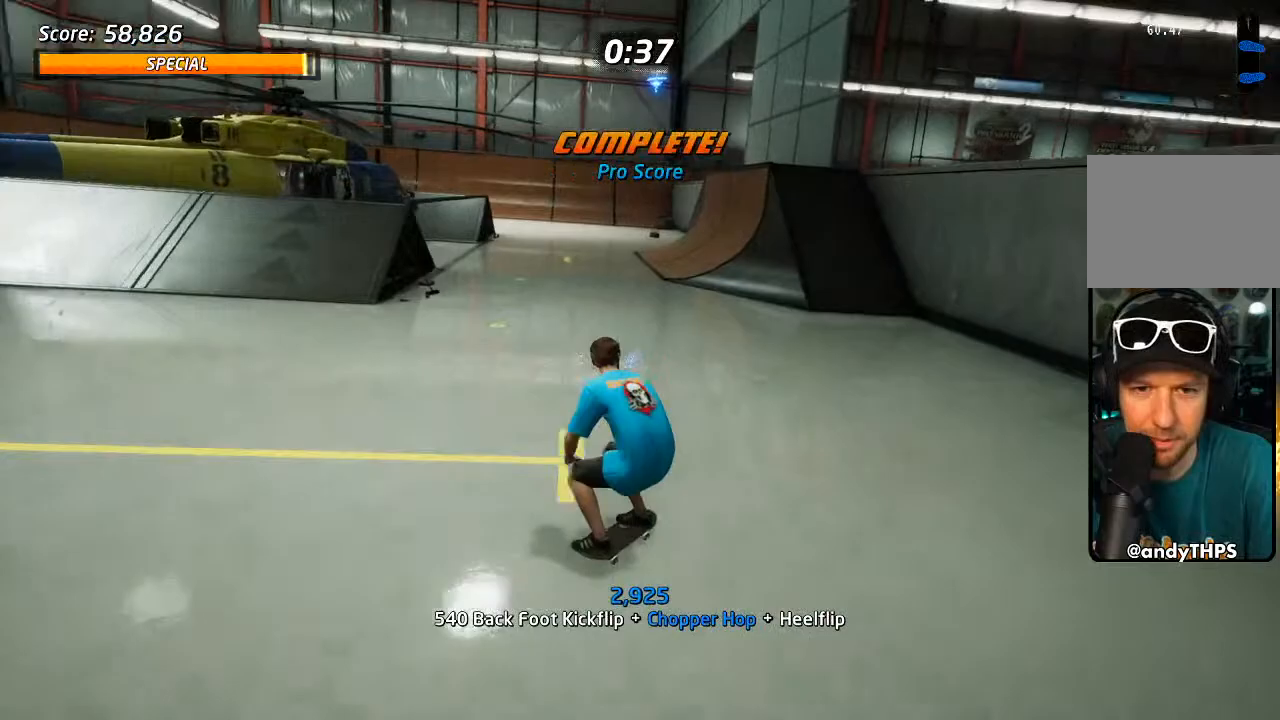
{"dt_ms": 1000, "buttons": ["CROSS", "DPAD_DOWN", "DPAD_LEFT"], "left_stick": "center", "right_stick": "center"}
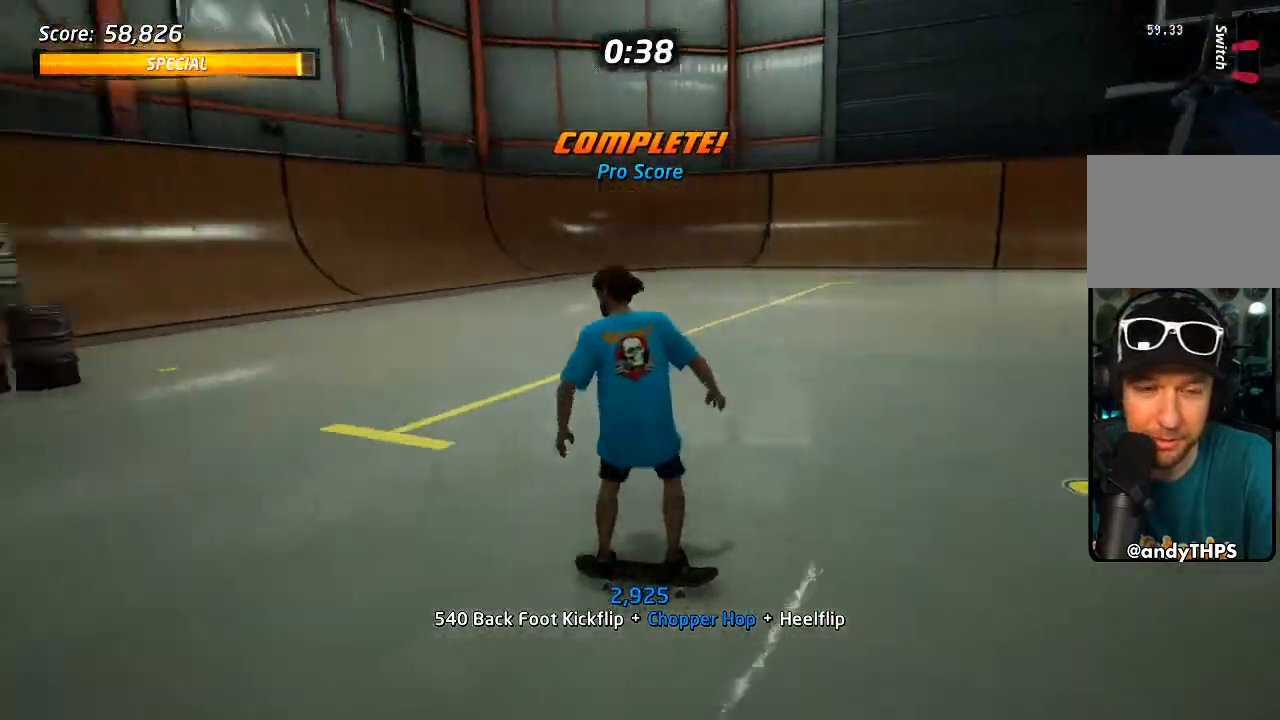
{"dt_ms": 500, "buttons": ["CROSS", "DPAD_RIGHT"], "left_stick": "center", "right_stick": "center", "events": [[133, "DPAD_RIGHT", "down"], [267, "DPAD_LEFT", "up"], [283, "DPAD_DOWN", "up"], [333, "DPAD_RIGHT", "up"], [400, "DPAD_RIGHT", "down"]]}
________________
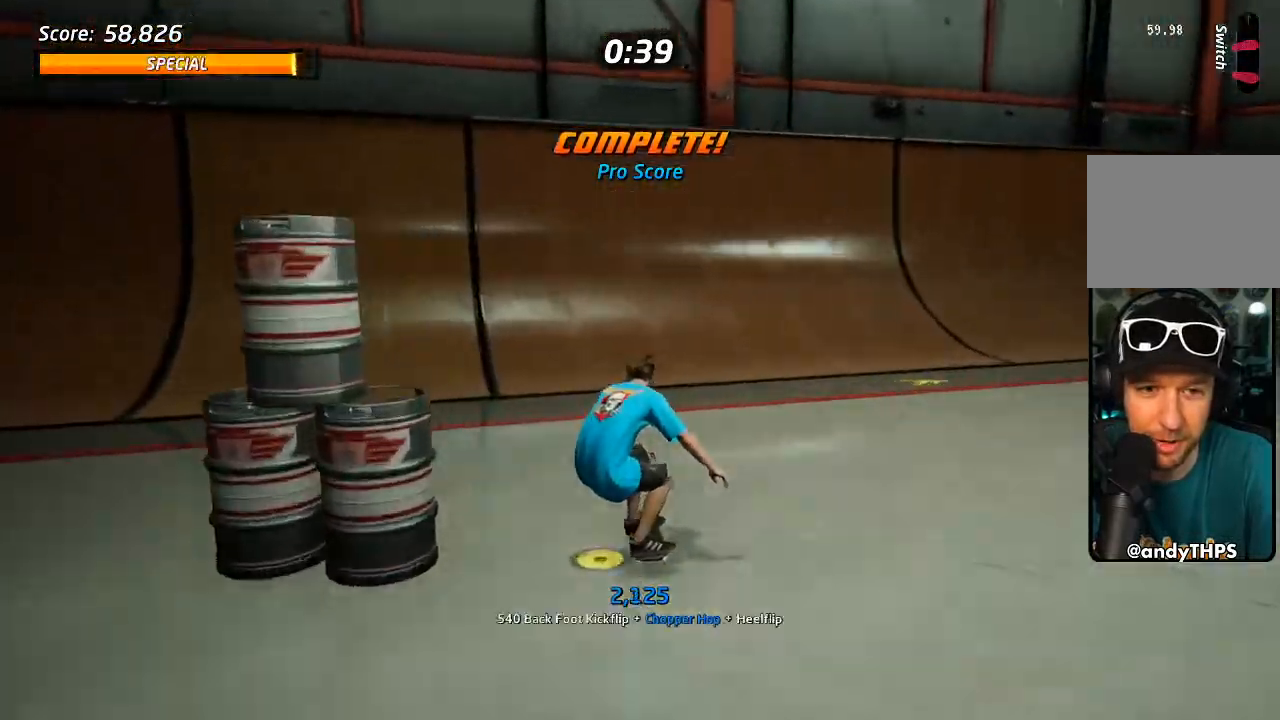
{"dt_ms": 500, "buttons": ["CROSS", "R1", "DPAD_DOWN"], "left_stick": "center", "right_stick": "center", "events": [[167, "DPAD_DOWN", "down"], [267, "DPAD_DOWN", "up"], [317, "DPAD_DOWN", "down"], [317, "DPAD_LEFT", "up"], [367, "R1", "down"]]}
________________
• [TASK DETAILS]
When a line above contains the string "events", copy that line.

• [SOLUTION TO THIS PROBLEM]
{"dt_ms": 500, "buttons": ["CROSS", "DPAD_RIGHT"], "left_stick": "center", "right_stick": "center", "events": [[133, "DPAD_RIGHT", "down"], [267, "DPAD_LEFT", "up"], [283, "DPAD_DOWN", "up"], [333, "DPAD_RIGHT", "up"], [400, "DPAD_RIGHT", "down"]]}
{"dt_ms": 500, "buttons": ["CROSS", "R1", "DPAD_DOWN"], "left_stick": "center", "right_stick": "center", "events": [[167, "DPAD_DOWN", "down"], [267, "DPAD_DOWN", "up"], [317, "DPAD_DOWN", "down"], [317, "DPAD_LEFT", "up"], [367, "R1", "down"]]}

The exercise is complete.